Yes, I am a hardcore Buffy the Vampire Slayer fan. I’m not officially admitting anything, but it’s possible that I own every DVD and know every single word to the musical episode. I might have once watched the entire series in only four months, which might have caused me to say at least once in every conversation, “This reminds me of that Buffy episode where…” But—and this is important, Twilight fans—that’s only possible because there IS a Buffy episode that speaks to every moment in life. Every single sad, joyful, terrifying, awkward, in-love-with-a-demon, about-to-be-sucked-into-a-Hellmouth moment you can imagine.

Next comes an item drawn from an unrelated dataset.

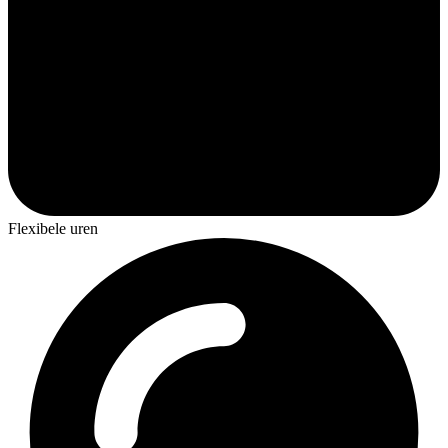
Flexibele uren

Not to knock the other Stephenie, but so much more happens in one episode of Buffy than in 100 pages of Twilight. Buffy is exciting! It’s funny! Its heroine kicks ass instead of tripping on herself. The dialogue is amazing because Joss Whedon is a genius. (And it’s also against pre-marital sex, although a little more entertainingly, if that’s your thing.)
So, for those of you convinced that Bella and Edward are the greatest human-vampire love story of our time, I challenge you. Watch Seasons 2 and 3 of Buffy. Then, once you’ve pulled yourself together from the most intense and wonderful 1,980 minutes of your life, you can thank me with some fan mail of my own, addressed to this Stephanie Meyers—not that one.